China starts space mission

Country third to launch manned mission

? China launched its first manned space mission early today, becoming the third country in history to send a person into orbit — four decades after the former Soviet Union and the United States.

With a column of smoke, the Shenzhou 5 craft cut across a bright, azure northwest China sky at exactly 9 a.m. today (8 p.m. CDT Tuesday) and went into orbit 10 minutes later. The official Xinhua News Agency immediately confirmed the launch and said the astronaut was air force Lt. Col. Yang Liwei, 38.

“China’s first manned spacecraft, the Shenzhou 5, blasted off,” Xinhua said. China Central Television’s Channel One, the government’s flagship station, cut into its programming to announce the launch. The station later showed Shenzhou streaking into the sky and disappearing, its tracer billowing behind it.

Minutes after the launch, a CCTV announcer said that Shenzhou 5 and Yang had “entered orbit at 9:10.” Xinhua said Yang was “reading a flight manual in the capsule of the Shenzhou-5 spacecraft and looked composed and at ease.”

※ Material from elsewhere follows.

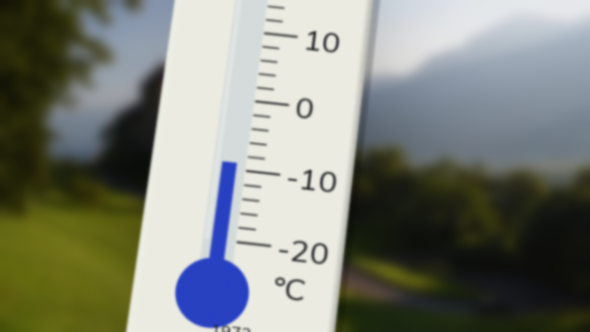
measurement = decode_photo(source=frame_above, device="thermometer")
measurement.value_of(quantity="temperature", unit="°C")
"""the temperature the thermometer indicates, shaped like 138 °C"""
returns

State media said the flight was expected to last 20 hours.

“I feel good,” Yang radioed back from space after a half-hour in flight, according to Xinhua. He told his doctor that his blood pressure and other vital signs were “normal.”

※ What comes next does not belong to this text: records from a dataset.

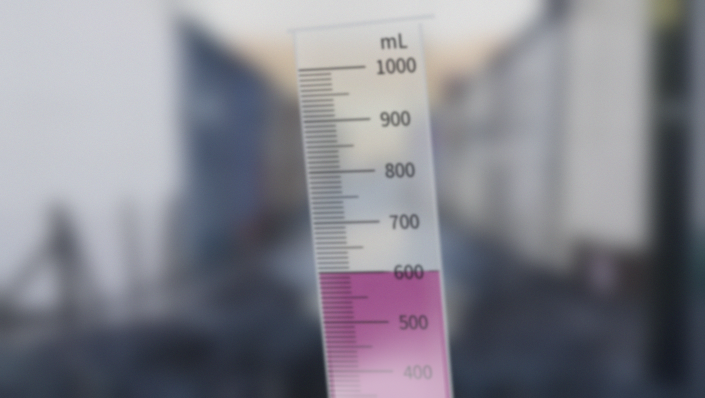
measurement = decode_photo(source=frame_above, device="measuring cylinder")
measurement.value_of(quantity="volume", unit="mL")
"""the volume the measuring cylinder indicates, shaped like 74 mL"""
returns 600 mL
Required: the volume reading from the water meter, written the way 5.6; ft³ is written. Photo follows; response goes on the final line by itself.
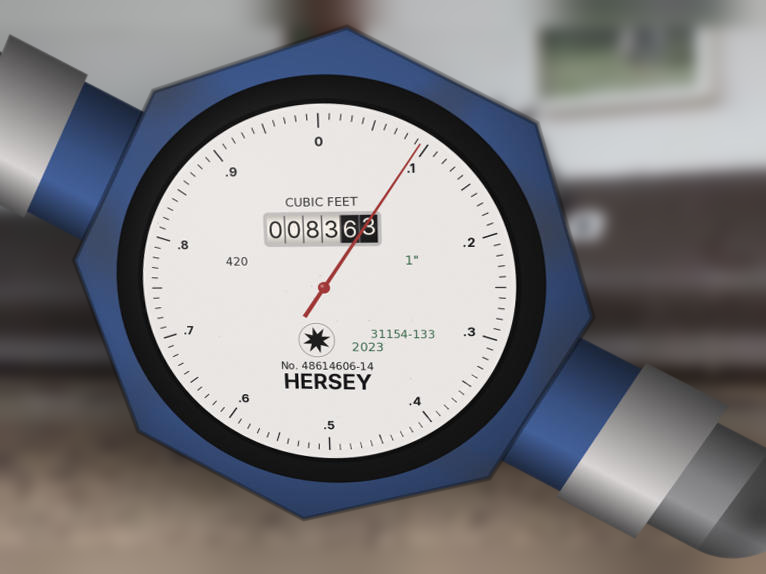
8363.09; ft³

Then a bit of cool astronaut bravado: “See you tomorrow.”

It was the culmination of a decade of efforts by China’s military-linked manned space program — and a patriotism-drenched moment for a communist government more concerned than ever about its profile on the world stage.

The launch makes China the third country to put a human into space on its own. The former Soviet Union sent Yuri Gagarin into orbit in April 1961; the United States launched Alan B. Shepard Jr. less than a month later. John Glenn became the first American in orbit in 1962.

Chinese President Hu Jintao, who watched the launch, called it “the glory of our great motherland.”

The National Aeronautics and Space Administration applauded the launch.

“This launch is an important achievement in the history of human exploration,” NASA Administrator Sean O’Keefe said in a statement. “NASA wishes China a continued safe human space flight program.”

China's first manned spacecraft, Shenzhou 5, lifts off at the Jiuquan Satellite Launch Center in northwest China's Gansu Province. Early today, China became the third country in history to launch a manned spacecraft.